YouTube Trending Video Analysis and Prediction
Youtube 视频趋势分析与预测
Tools: Python, pandas, numpy, seaborn, matplotlib, scikit-learn, gensim + pyLDAvis, TF-IDF, KMeans
Final Project
Github Link - Recommended to view in Google Colab.
This project analyzes over 3 million trending YouTube videos from 113 countries to explore the factors behind video virality. It consists of three main parts:
Exploratory Data Analysis (EDA):
Cleaned and explored a large-scale dataset to understand view counts, engagement metrics, and distribution patterns over time and across countries.

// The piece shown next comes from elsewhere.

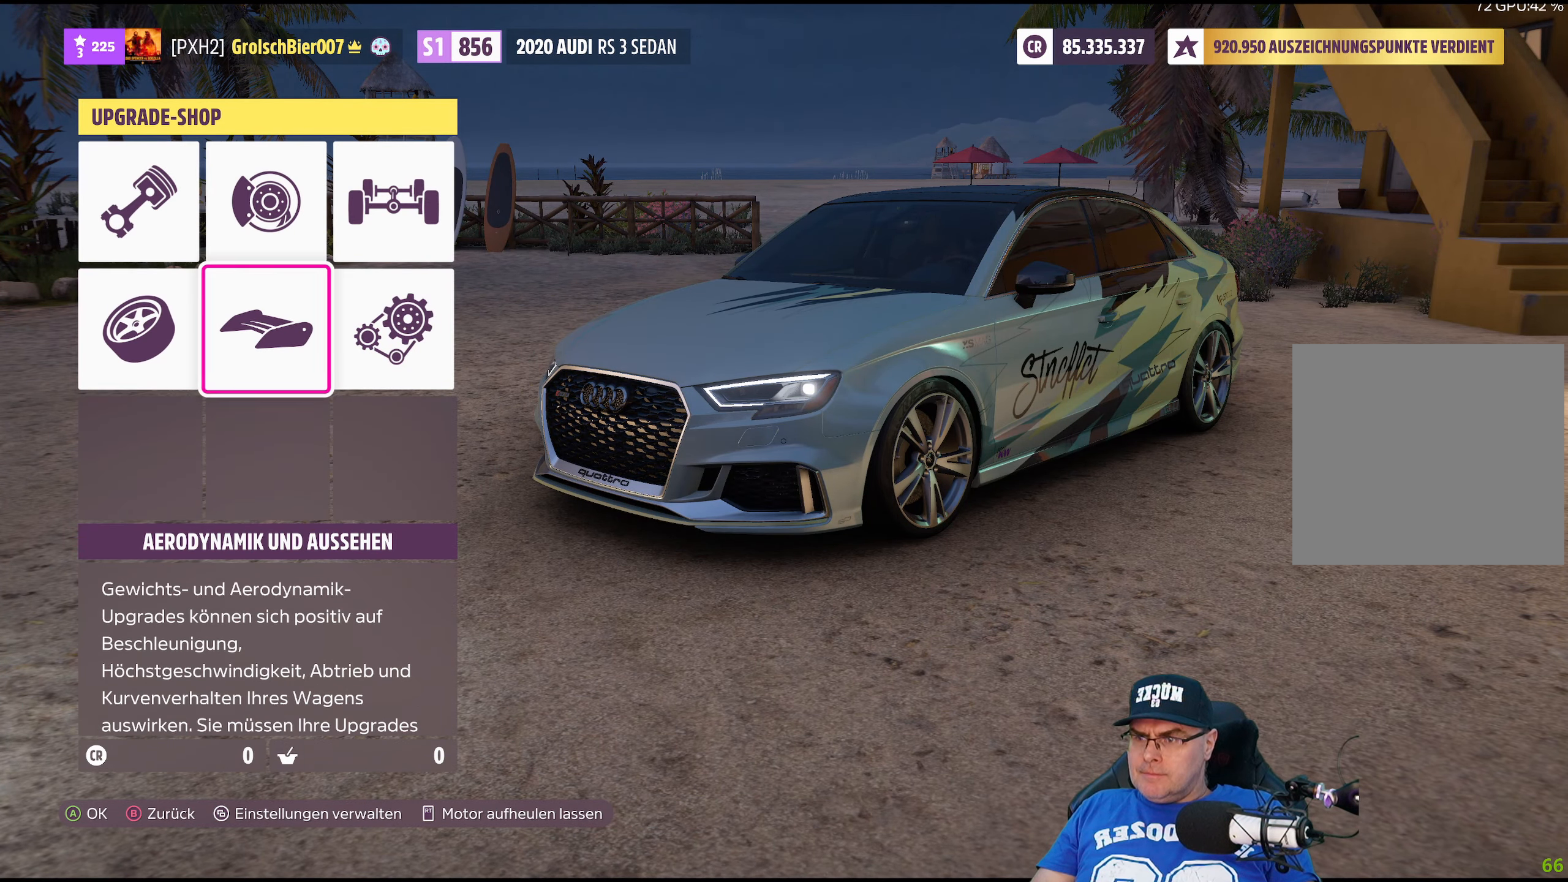
{"buttons": [], "left_stick": "center", "right_stick": "center", "events": []}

Supervised Learning (Trend Prediction):
Built classification models (Random Forest and Logistic Regression) to predict whether a video will become trending based on features such as view count, like count, comment count, and movement in rankings. Achieved up to 93% accuracy with the Random Forest model.
Unsupervised Learning (Content Clustering and Topic Modeling):
Used KMeans to cluster video titles (TF-IDF) and identify content styles with higher trend potential.
Applied LDA topic modeling on video tags to extract popular content themes like comedy, music, and sports, and analyzed which topics are more likely to trend.
Combined clustering results with prediction outcomes to validate meaningful content groupings.